SUPPLIED RECORDS.
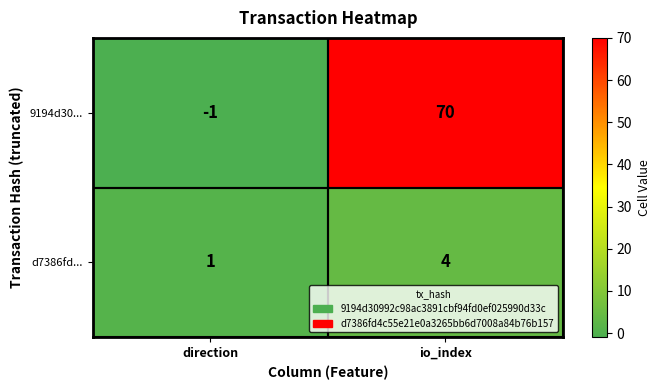

What is the sum of all d7386fd... values?

5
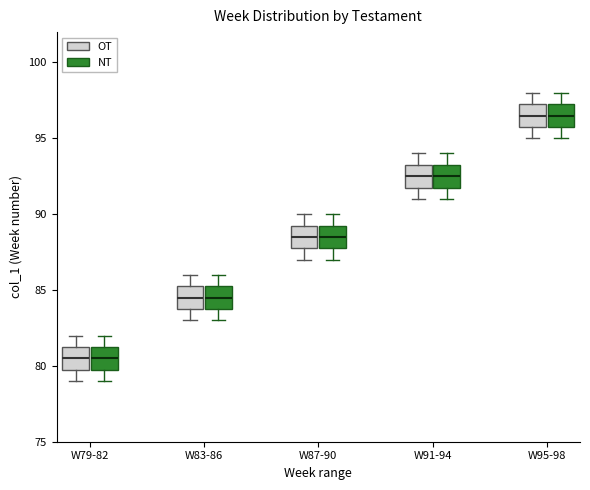

Where is the upper edge of the box for W79-82 (OT) on the y-axis? The values are not printed on the chart, so give them approximately, as read against the axis.

81.5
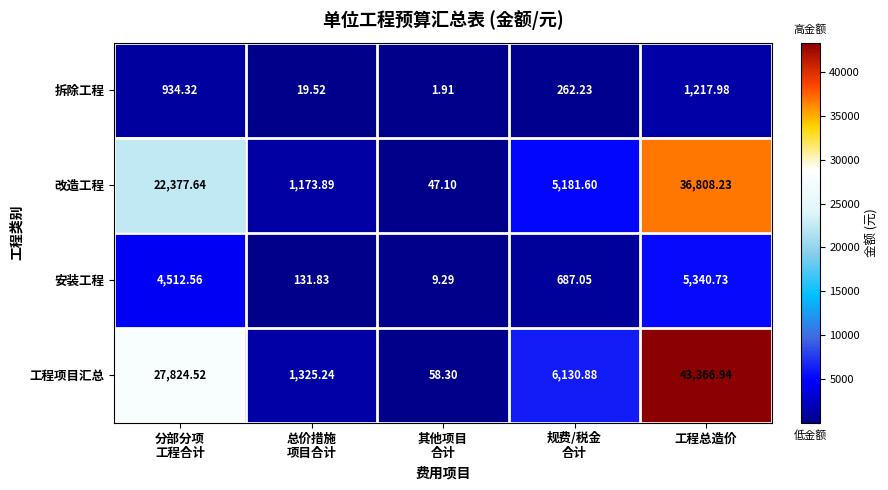

List the series in order of their peak value, lowest first.

拆除工程, 安装工程, 改造工程, 工程项目汇总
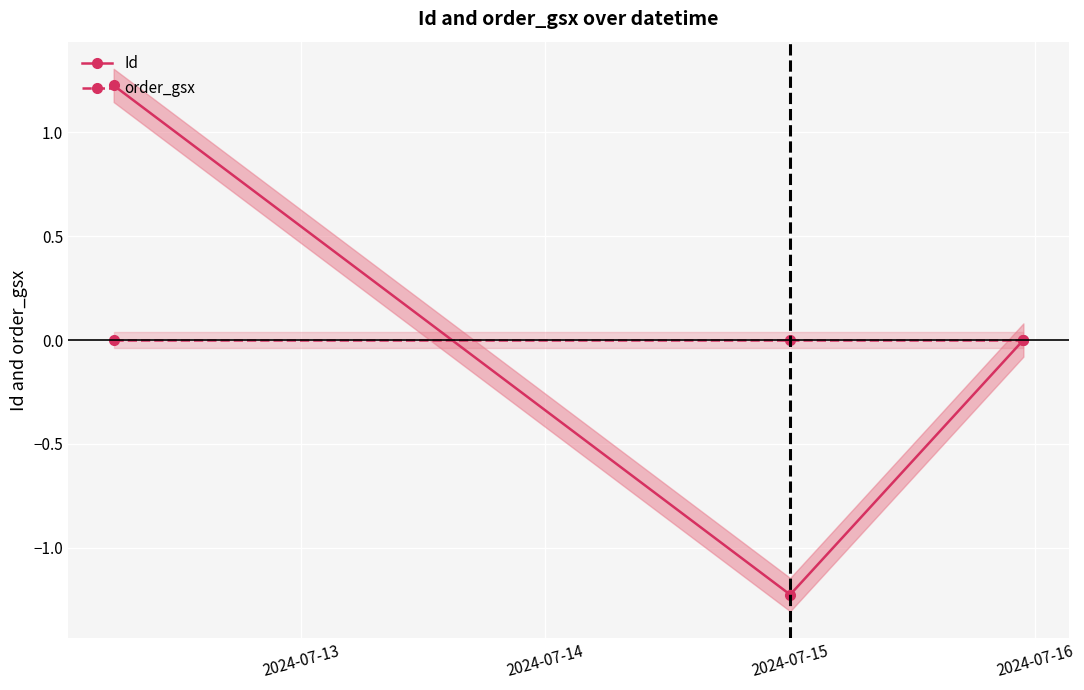

How many data points does each series have?

3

INSTRUCTIONS FOR THE TASK. Locate every line in the rows above that contains the word "values", treating uppercase and lowercase as distinct, and copy each such line.

PROBLEM SOLUTION.
What is the sum of all d7386fd... values?
Where is the upper edge of the box for W79-82 (OT) on the y-axis? The values are not printed on the chart, so give them approximately, as read against the axis.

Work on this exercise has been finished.